Top of Records

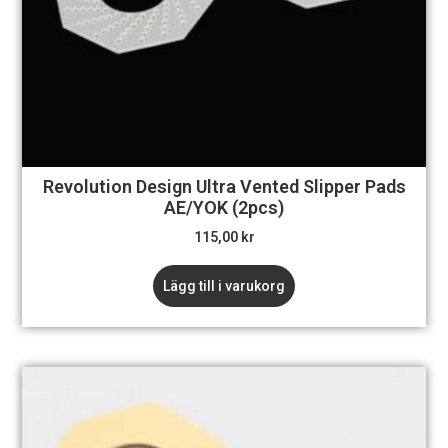
Revolution Design Ultra Vented Slipper Pads
AE/YOK (2pcs)
115,00
kr
Lägg till i varukorg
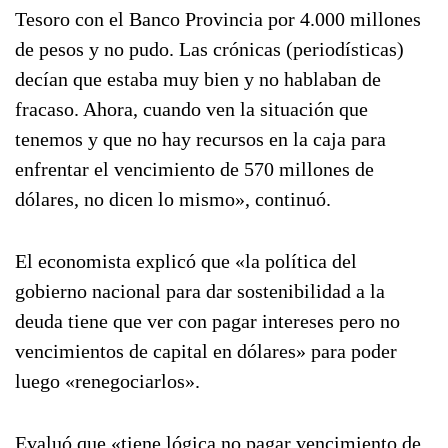
Tesoro con el Banco Provincia por 4.000 millones
de pesos y no pudo. Las crónicas (periodísticas)
decían que estaba muy bien y no hablaban de
fracaso. Ahora, cuando ven la situación que
tenemos y que no hay recursos en la caja para
enfrentar el vencimiento de 570 millones de
dólares, no dicen lo mismo», continuó.
El economista explicó que «la política del
gobierno nacional para dar sostenibilidad a la
deuda tiene que ver con pagar intereses pero no
vencimientos de capital en dólares» para poder
luego «renegociarlos».
Evaluó que «tiene lógica no pagar vencimiento de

Bottom of Records

Your objective - Copy out the lines from the one containing "Tesoro con el" to the one containing "deuda tiene que", with both of those lines included.

Output of the exercise -
Tesoro con el Banco Provincia por 4.000 millones
de pesos y no pudo. Las crónicas (periodísticas)
decían que estaba muy bien y no hablaban de
fracaso. Ahora, cuando ven la situación que
tenemos y que no hay recursos en la caja para
enfrentar el vencimiento de 570 millones de
dólares, no dicen lo mismo», continuó.
El economista explicó que «la política del
gobierno nacional para dar sostenibilidad a la
deuda tiene que ver con pagar intereses pero no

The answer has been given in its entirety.